In one example, the plurality of quantized weight arrays generated according to the above asymmetric quantization scheme are further pruned by setting smaller values (e.g., values closing to the value of 0) to the value of 0. Thus, the value of 0 becomes an extreme mode in the plurality of quantized weight arrays, and bits used for compressing the plurality of quantized weight arrays are reduced (e.g., only a bit is needed for encoding the value of 0). As a result, a compressing rate of the plurality of quantized weight arrays is increased, and a memory requirement (e.g., a usage of memory) for storing the bits is reduced accordingly.
It should be noted that, realizations of the DNN processing device 10 (including the modules therein) are various.

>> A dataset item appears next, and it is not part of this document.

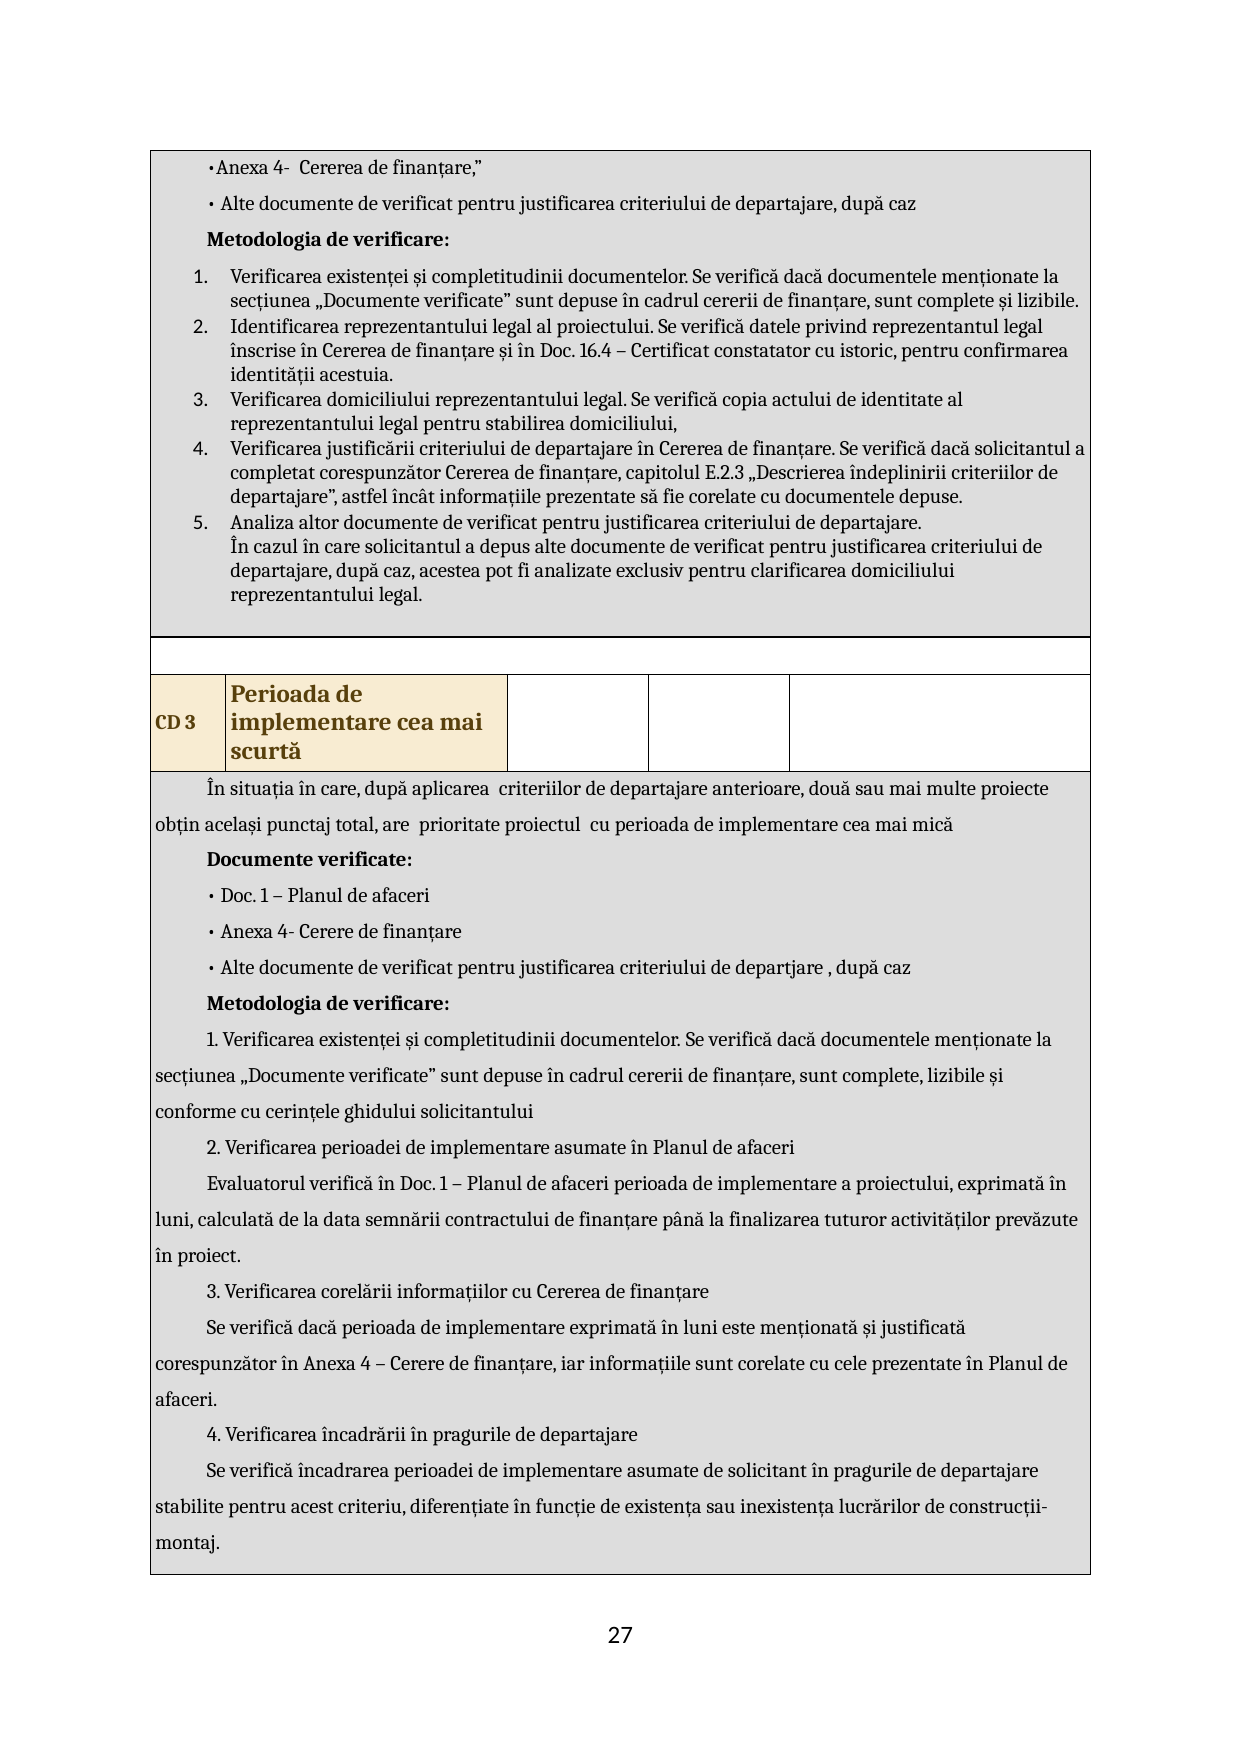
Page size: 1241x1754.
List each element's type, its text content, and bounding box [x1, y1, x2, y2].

For example, the modules mentioned above may be integrated into one or more modules. In addition, the DNN processing device 10 may be realized by hardware (e.g., circuit), software, firmware (known as a combination of a hardware device, computer instructions and data that reside as read-only software on the hardware device), an electronic system or a combination of the modules mentioned above, but is not limited herein. Realizations of the decompressing module 110 (including the circuits therein) are various. For example, the circuits mentioned above may be integrated into one or more circuits. In addition, the decompressing module 110 may be realized by hardware (e.g., circuit), software, firmware (known as a combination of a hardware device, computer instructions and data that reside as read-only software on the hardware device), an electronic system or a combination of the circuit s mentioned above, but is not limited herein.

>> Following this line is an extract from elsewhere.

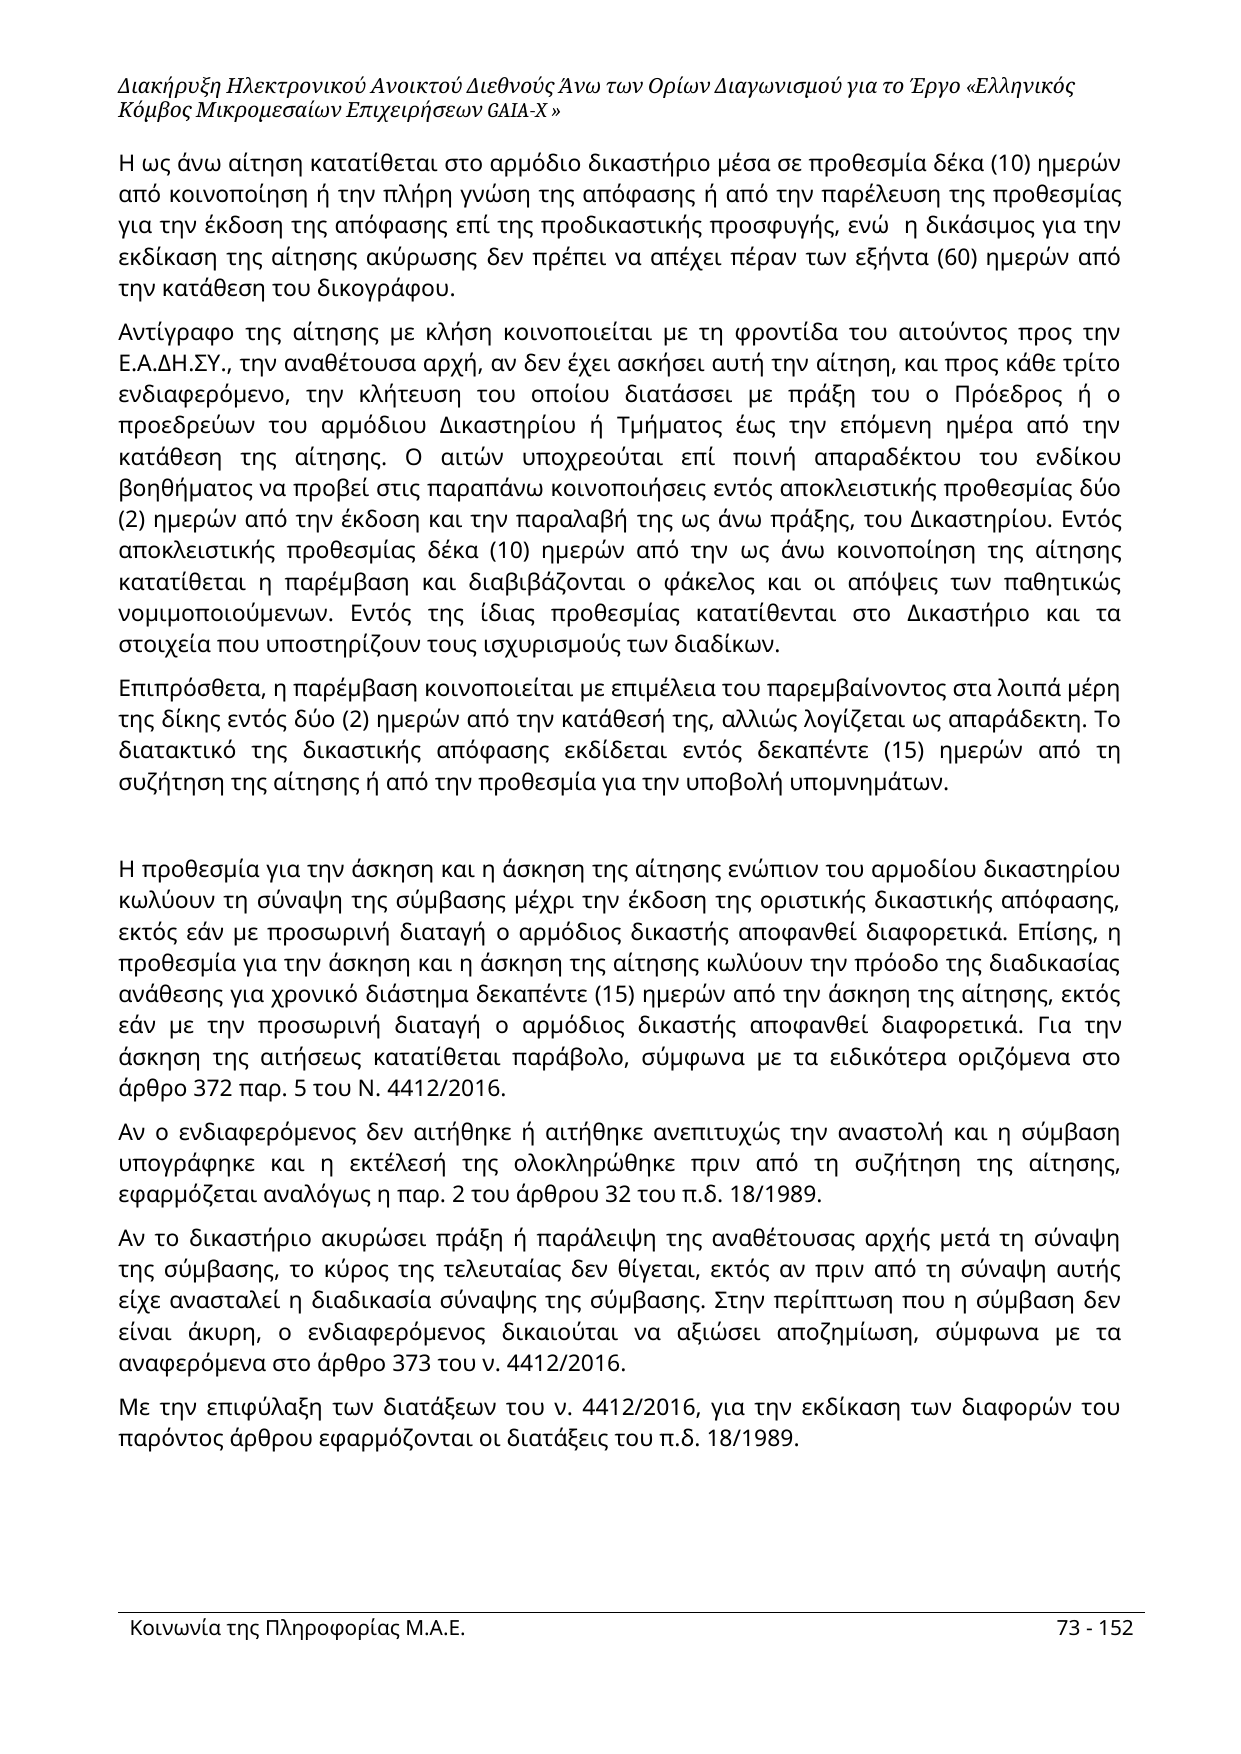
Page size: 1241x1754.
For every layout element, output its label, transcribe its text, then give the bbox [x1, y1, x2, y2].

To sum up, the present invention provides the DNN processing device 10 with the decompressing module 110, the decompressing method and the compressing method. According to the compressing method, the quantized weight arrays are quantized by using the asymmetric quantization scheme and are aligned by using the zero-point values, respectively, and/or are pruned by using the value of 0. Thus, bits used for compressing the quantized weight arrays are reduced without sacrificing the performance of the DNN model, and a compressing rate of the quantized weight arrays is increased and the memory requirement for storing the weight is reduced. According to the decompressing module 110 and the decompressing method, stored binary codes are restored to the quantized weight arrays using dedicated circuits. Thus, the heavy computation load and the high memory requirement are decreased and the model precision is retained. As a result, the balance between the model precision, the computation load and the memory requirement for the deep-learning technologies in the field of the embedded system is achieved.
Those skilled in the art will readily observe that numerous modifications and alterations of the device and method may be made while retaining the teachings of the invention. Accordingly, the above disclosure should be construed as limited only by the metes and bounds of the appended claims.